NGワード
以前、差別用語を抜き出すアルバイトをしていたことがあります。
ある出版社が電子書籍化を進めるに当たって、過去の作品をチェックし、差別的な表現をリストアップしていく仕事でした。
放送禁止用語集のようなものを渡されて、該当することばを探す。
それ以外にも、文脈から差別的な表現と思われるものを抜き出していく。
文庫本を数冊ずつ持ち帰っての
在宅作業でした。
過去に読んだことのある作品もありました。
あまり差別意識が明確ではなかった時代の作品が多かったです。
デリケートな問題なので、
あまり大っぴらには書けませんが、
人種差別、身分差別、身体的差別、男女差別、職業差別などジャンルは多岐にわたっていました。
具体的にいえば、看護婦、保母、スチュワーデス、OL、農夫、工夫、受付嬢、オールドミス、未亡人等々。
未亡人には、
妻は夫と共に死ぬべき存在という意味が込められているということで、
とんでもない時代錯誤、女性蔑視に当たるようです。
しかし、未亡人には他に言い換えが効かないニュアンスがあるような気もします。
そういえば、老婆ということばもリストに入っていました。
他に、外人、共稼ぎ、孤児院、養老院、スラム街、ドヤ街などもありました。
このようなことばを拾い出しても、著者は亡くなっている場合もあり、改訂するわけではなく、巻末に断り書きを加えることぐらいしかできません。
今どきの作家なら、このようなNGワードはハナから使用しないということなのでしょうか。

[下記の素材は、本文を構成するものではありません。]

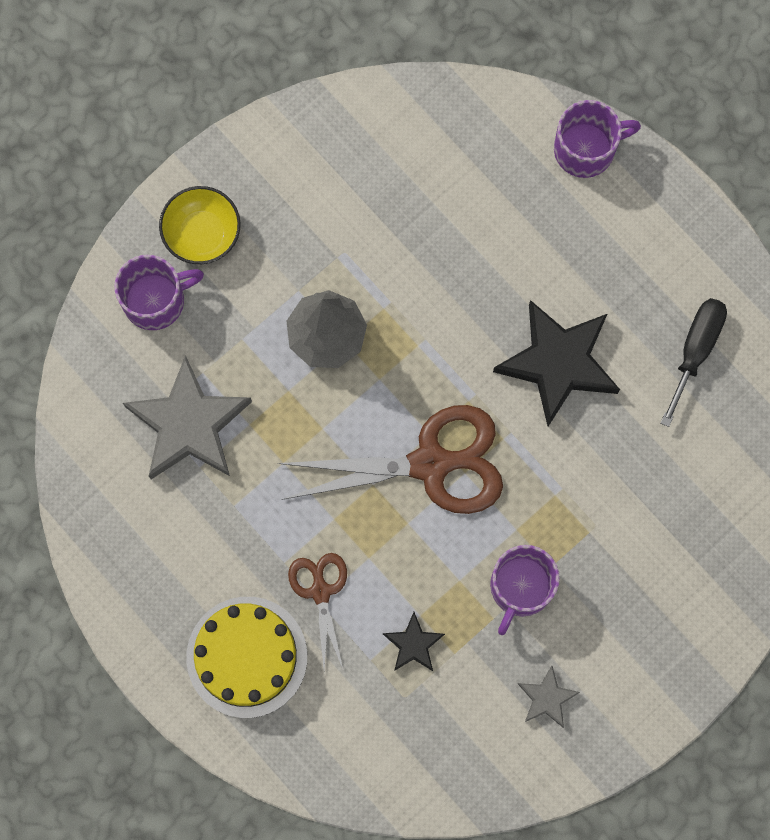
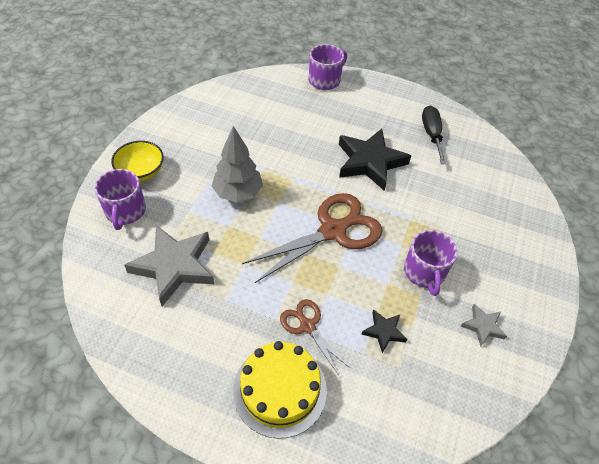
camera: 30 degrees left, 25 degrees down
(156, 300) = (125, 211): purple mug -> purple mug turned 135 degrees clockwise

どうしても譲れない表現は、許される範囲で敢えて使用する人もいるかもしれません。
その辺のところはわかりません。
昔の諺「〇〇〇〇に刃物」などは
もっての外。
しかし、わたしが子どもだった頃
読んだ童話の中には、
「〇〇〇〇のように泣きました」
というような表現は当たり前のようにあったと思います。
「我を忘れて」などより、もっと深い悲しみが込められていたような気がします。
時代と共に新しい差別意識も芽生えています。
アンテナを立てて、ことばの変化を見逃さないようにしなければなりません。
さまざまな立場の人のことを考えながら、読む人を不快にさせない。
そんな表現を探っていくことが求められているようです。